Figure 7.. StemJEL^™ ameliorates post-traumatic osteoarthritis and restores chondrocyte identity in pre-clinical mini-pig jaw joints.

(a) Schematic of mini-pig jaw joint injury model. (b) MRI of superior view of mini-pig condyles (top). Cross section of MRI (bottom). (c) Normalized equilibrium contact modulus in injured mini-pig condyles normalized to uninjured site within the same condyle. Data are normalized mean ± SD; *p≤0.05, ***p≤0.001; one-way ANOVA followed by Tukey’s post hoc; n=6-8 mini-pigs. (d-h) qRT-PCR using mini-pig mandibular condyles from a. Data are mean normalized to GAPDH ± SD; *p≤0.05, **p≤0.01; ***p≤0.001; ****p≤0.0001; one-way ANOVA followed by Tukey’s post hoc; n=3-4 mini-pigs. (i) H&E staining of mini-pigs from a. (j) OARSI macroscopic score of mini-pig condyles from a. Data are mean score ± SD; *p≤0.05, **p≤0.01; ***p≤0.001; ****p≤0.0001; one-way ANOVA followed by Tukey’s post hoc; n=3 mini-pigs. (k) Immunohistochemistry of osteocalcin (OCN, green) and type II collagen (COL2A1, red) in mini-pig condyles from a. (I) Area of OCN immunostaining in k.

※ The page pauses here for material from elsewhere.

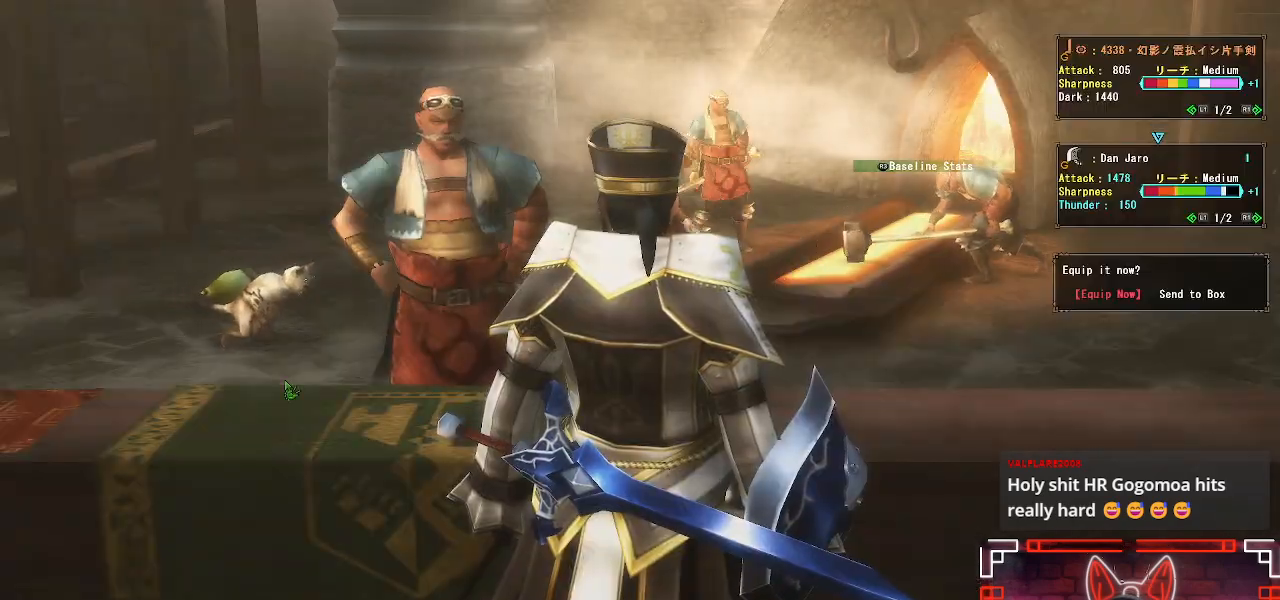
{"dt_ms": 500, "buttons": [], "left_stick": "center", "right_stick": "center", "events": [[117, "A", "down"], [317, "A", "up"]]}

Data are mean area ± SD; *p≤0.05, **p≤0.01; ***p≤0.001; ****p≤0.0001; one-way ANOVA followed by Tukey’s post hoc; n=3 mini-pigs. (m) Immunohistochemistry of RUNX2 (green) and type II collagen (COL2A1, red) in mini-pig condyles from a. (n). The percentage of RUNX2+/COL2A1+ cells from immunostaining in m. Data are mean percent ± SD; **p≤0.01; ***p≤0.001; one-way ANOVA followed by Tukey’s post hoc; n=3 mini-pigs. (o) Immunohistochemistry of βCATENIN from mini-pigs in a. (p) The percentage of βCatenin+ cells from o. Data are mean ± SD; **p≤0.01; one-way ANOVA followed by Tukey’s post hoc; n=3 mini-pigs.